Once a client is set up and an initial risk assessment is completed, the obligations regarding fraud prevention are not extinguished. Risk assessment must be ongoing as the client relationship develops. The Law Society Practice Note on Mortgage Fraud sets out a list of warning signs which are relevant to both mortgage and conveyancing fraud. This includes back-to-back transactions, unusual behaviour of the client, a desire to complete a transaction quickly for no reason, vague knowledge of the property or unusual instructions outside of the usual market or geographical location for the firm. These elements are perhaps more common during multiple conversations with the client and may not be known at the outset. They must be investigated, and solicitors and conveyancers must take care to raise and monitor red flags and be satisfied before proceeding with the transaction, even if this requires in-depth conversation or awkward questions to the client.

Training Staff

 A law firm must train their staff to be aware of the potential risks and procedural steps they have in place to reduce them. There are multiple resources available to meet this requirement. Staff dealing with residential property and conveyancing should regularly read and be aware of the Law Society Practice Notes on Mortgage Fraud and Property and Registration Fraud. Reading widely about the current fraud attempts will assist in adapting internal processes. 

Protecting clients after completion

Property fraud is not just a risk during a transaction. A client may be a victim of identity fraud at any time. It is important that solicitors educate their clients as to the potential risks, particularly if the client is vulnerable, the property is to be unoccupied for a substantial time or there is no mortgage.

At the end of the transaction, you should make your client aware of the Land Registry Property Alerts. This free service allows a property owner to be notified if there are any transactions registered on their property. Although this may be a little late, as the transaction would have already completed, it does allow a faster reaction on behalf of the property owner and this in turn can increase the chances of catching the fraudster.

Addresses for service at the Land Registry should also be kept up to date and further measures may be considered for highly vulnerable clients, such as putting a restriction on the title.

The future of conveyancing fraud and the proposed reforms

The Law Commission wrote a report in 2019 with recommendations to update the Land Registration Act 2002. In particular, the Law Commission recommended that conveyancers should be statutory bound to confirm their client’s identification. The new rules recognise that fraudsters are there and will not go away and hence are targeting a complex, high risk area of law. Law firms and the conveyancers should always be on alert and report suspicious activity. The introduction to these recommendations will protect conveyancers, the firm and most importantly the client’s trust in the process.

The Government has responded to this report and accepts the Law Commissioner’s proposals. The Government notes the recommendation would allow Land Registry to take specify steps to establish the identity of the parties.

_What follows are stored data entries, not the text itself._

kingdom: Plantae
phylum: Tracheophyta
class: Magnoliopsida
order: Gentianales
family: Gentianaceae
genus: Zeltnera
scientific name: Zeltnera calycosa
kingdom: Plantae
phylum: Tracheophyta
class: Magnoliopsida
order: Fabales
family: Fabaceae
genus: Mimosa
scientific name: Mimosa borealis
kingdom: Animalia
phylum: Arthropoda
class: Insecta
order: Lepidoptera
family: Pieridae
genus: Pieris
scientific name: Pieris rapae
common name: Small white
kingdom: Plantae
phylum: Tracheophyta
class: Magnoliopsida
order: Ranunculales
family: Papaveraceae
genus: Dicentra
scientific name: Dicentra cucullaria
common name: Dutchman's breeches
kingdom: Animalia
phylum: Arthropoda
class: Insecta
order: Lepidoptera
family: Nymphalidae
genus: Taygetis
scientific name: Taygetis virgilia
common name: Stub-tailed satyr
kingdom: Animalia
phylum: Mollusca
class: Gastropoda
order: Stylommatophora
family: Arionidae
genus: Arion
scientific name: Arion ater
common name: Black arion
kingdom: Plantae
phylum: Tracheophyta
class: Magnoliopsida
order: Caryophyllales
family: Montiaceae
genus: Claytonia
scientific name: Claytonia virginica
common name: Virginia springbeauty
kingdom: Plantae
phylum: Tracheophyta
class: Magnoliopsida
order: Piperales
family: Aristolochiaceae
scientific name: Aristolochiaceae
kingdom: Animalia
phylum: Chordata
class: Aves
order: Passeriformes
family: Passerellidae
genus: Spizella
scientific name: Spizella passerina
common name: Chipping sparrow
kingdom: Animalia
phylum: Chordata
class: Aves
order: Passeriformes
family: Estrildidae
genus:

Recently the Land Registry also announced a new standard of digital due diligence and we are beginning to see technology companies rising to the challenge. This new standard includes the use of biometric and cryptographic technology in confirming an individual’s identity and if met, will provide a ‘safe harbour’ to solicitors. This means the Land Registry will not pursue any claim on the grounds that identity checks were inadequate. However, this does not mean clients or other parties cannot make claims for breach of trust or negligence. Although this may seem less reassurance than perhaps the industry would like, it is hoped that it will improve the standard and robustness of identity checks and make life a little more difficult for the fraudsters.

We can never guarantee that our clients and our businesses will not be victims of fraud, but we can put in place the processes, train our staff and educate our clients to reduce the risk when dealing with residential property.

Hayley Bruce is a Practice Development Lawyer and Katherine Thorpe is a paralegal in Irwin Mitchell’s Residential Property Team


A version of this article recently appeared in Property Law Journal.